In the case sub judice, defendant's trial attorney testified that he began consulting with defendant more than two months before the guilty plea hearing; that he interviewed two potential defense witnesses during this time (defendant's adult male friend and defendant's wife, the victim's mother); that he reviewed the victim's video-recorded statement; that he copied and examined the State's file; that he assigned investigators to contact defendant's first lawyer; and that he advised defendant as to the consequences of a letter wherein the victim recants his claims against defendant. This testimony, and the strong presumption that defendant's trial attorney provided effective assistance, authorizes the trial court's finding that defendant was provided with effective assistance of counsel. Battle v. State, 234 Ga.App. at 145(4), 505 S.E.2d 573, supra.
2. Defendant next contends that he did not voluntarily, freely, and knowingly enter his guilty pleas."After a prisoner raises the question of the validity of his plea of guilty, the burden is on the state to show that the plea was intelligently and voluntarily entered. The state may accomplish this end by two means, (1) showing on the record of the guilty plea hearing that the defendant was cognizant of all of the rights he was waiving and the possible consequences of his plea; or (2) fill a silent record by use of extrinsic evidence that affirmatively shows that the guilty plea was knowing and voluntary." Roberts v. Greenway, 233 Ga. 473, 475, 211 S.E.2d 764 (1975). Whether to allow the withdrawal of a voluntarily, intelligently entered guilty plea after the pronouncement of sentence is within the sound discretion of the trial court. State v. Germany, 246 Ga. 455, 456, 271 S.E.2d 851 (1980).
Holman v. State, 236 Ga.App. 111, 114(2), 511 S.E.2d 240.
In the case sub judice, before the trial court took defendant's guilty pleas, the State's attorney outlined its case against defendant. Defendant was present during this presentation. The trial court then asked defendant a series of questions concerning the knowing and voluntary nature of defendant's proposed guilty pleas. The trial court specifically asked defendant whether defendant's lawyer had explained the charges against him, whether he understood the rights he was giving up by pleading guilty, and whether he had a chance to thoroughly discuss his case with his lawyer. Defendant answered all of these questions affirmatively. He also affirmed that no one had threatened or promised him anything in exchange for his guilty pleas. And he finally affirmed that he understood the maximum sentences he could *704 receive for pleading guilty to two counts of child molestation and that he understood the State's recommended sentences. The record thus shows that defendant knowingly and voluntarily entered the guilty pleas. Defendant's testimony (at the hearing on his motion to withdraw his guilty pleas) that he did not understand what he was doing when he entered the guilty pleas in question presented a credibility question for the trial court. Manues v. State, 232 Ga.App. 454, 455, 501 S.E.2d 826. The trial court did not abuse its discretion in rejecting this testimony and denying defendant's motion to withdraw his guilty plea.

**Given records:**

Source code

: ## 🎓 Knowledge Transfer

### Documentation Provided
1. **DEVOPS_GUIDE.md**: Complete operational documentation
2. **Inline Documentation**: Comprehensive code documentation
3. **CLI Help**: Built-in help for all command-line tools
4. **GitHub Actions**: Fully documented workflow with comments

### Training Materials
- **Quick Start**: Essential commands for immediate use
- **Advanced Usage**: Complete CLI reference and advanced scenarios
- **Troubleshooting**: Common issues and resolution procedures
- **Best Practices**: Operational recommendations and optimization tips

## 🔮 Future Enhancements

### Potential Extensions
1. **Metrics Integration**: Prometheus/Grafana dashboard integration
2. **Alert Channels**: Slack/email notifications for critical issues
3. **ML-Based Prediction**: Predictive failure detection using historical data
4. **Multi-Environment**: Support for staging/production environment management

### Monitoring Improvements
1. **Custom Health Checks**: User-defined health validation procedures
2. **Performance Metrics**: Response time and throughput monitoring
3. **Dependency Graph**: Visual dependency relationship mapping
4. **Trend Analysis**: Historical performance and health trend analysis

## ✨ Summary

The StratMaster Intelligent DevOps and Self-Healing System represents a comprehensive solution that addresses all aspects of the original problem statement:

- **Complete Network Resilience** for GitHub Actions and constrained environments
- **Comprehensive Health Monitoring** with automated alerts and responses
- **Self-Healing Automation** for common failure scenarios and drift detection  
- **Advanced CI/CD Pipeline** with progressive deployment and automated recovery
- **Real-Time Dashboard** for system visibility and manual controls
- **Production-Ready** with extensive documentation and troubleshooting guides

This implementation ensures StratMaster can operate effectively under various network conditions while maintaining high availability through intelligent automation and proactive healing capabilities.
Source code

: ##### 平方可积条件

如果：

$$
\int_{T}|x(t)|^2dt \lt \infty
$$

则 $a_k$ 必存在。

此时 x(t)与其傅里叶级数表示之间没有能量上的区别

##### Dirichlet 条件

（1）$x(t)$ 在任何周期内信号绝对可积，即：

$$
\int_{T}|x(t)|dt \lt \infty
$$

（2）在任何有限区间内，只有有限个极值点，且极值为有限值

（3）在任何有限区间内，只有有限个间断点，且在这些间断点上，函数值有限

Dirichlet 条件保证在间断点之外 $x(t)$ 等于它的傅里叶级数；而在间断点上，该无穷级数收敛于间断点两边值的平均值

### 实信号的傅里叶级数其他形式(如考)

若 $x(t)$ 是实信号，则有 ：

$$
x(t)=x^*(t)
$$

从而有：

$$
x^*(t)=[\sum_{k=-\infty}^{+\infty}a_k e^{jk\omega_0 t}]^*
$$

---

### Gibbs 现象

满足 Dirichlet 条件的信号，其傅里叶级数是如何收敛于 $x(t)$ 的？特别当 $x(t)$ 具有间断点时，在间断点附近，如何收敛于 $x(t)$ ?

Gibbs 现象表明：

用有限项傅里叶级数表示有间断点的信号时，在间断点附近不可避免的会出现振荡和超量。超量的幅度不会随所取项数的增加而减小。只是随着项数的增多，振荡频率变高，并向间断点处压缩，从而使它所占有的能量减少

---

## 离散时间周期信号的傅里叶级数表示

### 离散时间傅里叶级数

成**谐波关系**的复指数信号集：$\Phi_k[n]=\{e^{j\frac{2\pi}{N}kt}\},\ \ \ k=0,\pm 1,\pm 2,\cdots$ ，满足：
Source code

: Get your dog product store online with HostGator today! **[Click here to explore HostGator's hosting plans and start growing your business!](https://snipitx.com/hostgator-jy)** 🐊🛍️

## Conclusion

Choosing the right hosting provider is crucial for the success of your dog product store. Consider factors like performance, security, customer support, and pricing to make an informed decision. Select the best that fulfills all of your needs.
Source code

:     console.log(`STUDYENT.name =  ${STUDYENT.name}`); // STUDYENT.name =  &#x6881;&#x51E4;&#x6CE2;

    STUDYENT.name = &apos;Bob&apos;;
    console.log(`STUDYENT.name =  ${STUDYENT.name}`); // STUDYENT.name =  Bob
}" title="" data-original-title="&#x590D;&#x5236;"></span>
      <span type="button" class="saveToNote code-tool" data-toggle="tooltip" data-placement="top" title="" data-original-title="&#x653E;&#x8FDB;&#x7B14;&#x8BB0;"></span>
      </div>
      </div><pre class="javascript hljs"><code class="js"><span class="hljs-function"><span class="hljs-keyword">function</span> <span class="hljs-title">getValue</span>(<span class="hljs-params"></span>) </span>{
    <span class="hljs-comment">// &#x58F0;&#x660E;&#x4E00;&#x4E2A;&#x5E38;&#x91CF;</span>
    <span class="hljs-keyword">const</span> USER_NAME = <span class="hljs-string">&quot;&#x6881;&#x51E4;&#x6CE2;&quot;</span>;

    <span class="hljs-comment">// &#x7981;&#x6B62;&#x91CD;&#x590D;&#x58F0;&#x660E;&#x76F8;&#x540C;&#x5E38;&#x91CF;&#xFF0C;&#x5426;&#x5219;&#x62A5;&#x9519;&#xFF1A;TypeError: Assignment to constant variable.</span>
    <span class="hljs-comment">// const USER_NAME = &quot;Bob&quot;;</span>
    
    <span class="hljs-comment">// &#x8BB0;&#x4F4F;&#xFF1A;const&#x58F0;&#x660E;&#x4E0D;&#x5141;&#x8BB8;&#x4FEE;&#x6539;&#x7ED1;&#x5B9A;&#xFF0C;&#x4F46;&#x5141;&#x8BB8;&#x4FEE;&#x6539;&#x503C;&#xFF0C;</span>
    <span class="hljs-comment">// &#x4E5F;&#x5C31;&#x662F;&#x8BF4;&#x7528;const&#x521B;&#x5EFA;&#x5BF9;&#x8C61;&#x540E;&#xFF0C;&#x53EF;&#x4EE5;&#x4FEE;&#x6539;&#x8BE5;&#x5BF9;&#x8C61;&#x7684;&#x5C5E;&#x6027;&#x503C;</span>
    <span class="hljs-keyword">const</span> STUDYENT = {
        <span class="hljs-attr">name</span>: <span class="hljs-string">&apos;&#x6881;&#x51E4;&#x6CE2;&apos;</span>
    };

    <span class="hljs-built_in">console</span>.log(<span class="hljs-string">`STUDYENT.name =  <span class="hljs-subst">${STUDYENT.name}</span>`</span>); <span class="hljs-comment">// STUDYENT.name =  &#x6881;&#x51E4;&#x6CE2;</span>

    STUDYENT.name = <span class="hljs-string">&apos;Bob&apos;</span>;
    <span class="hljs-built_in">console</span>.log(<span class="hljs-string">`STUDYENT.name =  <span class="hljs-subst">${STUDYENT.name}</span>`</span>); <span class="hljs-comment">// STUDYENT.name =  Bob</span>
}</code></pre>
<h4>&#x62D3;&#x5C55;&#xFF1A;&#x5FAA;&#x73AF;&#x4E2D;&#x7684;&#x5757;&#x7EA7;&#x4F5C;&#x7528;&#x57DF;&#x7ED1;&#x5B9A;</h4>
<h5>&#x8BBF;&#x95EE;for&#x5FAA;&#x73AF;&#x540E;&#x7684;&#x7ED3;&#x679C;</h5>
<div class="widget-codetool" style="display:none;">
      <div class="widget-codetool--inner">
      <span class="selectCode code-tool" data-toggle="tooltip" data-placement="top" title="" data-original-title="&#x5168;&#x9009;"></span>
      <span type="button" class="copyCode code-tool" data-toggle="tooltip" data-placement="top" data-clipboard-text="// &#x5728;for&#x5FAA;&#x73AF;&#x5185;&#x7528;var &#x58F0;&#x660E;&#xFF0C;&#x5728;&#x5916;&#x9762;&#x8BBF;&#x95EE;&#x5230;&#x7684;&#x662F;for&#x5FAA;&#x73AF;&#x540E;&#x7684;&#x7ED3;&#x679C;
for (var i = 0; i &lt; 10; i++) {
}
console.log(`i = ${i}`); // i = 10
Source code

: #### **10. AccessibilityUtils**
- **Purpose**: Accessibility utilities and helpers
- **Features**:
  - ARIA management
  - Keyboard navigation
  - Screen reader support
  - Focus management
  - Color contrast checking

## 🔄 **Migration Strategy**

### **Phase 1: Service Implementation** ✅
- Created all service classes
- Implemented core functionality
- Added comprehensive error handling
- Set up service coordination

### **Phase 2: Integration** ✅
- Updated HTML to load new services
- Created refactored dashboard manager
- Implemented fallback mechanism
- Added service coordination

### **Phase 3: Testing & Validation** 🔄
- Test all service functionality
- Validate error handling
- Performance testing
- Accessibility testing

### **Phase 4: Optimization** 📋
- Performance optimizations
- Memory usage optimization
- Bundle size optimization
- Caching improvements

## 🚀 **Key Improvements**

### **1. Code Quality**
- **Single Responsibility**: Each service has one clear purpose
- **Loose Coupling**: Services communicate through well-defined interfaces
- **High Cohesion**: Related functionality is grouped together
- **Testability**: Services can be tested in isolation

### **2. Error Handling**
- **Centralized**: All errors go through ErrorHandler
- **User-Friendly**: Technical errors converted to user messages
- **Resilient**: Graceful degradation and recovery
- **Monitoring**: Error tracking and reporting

**Problem to solve:**
Please reproduce the passage of the guilty plea ruling word for word, starting with "In the case sub judice, defendant's" and going on through "S.E.2d 573, supra.".

**Exercise response:**
In the case sub judice, defendant's trial attorney testified that he began consulting with defendant more than two months before the guilty plea hearing; that he interviewed two potential defense witnesses during this time (defendant's adult male friend and defendant's wife, the victim's mother); that he reviewed the victim's video-recorded statement; that he copied and examined the State's file; that he assigned investigators to contact defendant's first lawyer; and that he advised defendant as to the consequences of a letter wherein the victim recants his claims against defendant. This testimony, and the strong presumption that defendant's trial attorney provided effective assistance, authorizes the trial court's finding that defendant was provided with effective assistance of counsel. Battle v. State, 234 Ga.App. at 145(4), 505 S.E.2d 573, supra.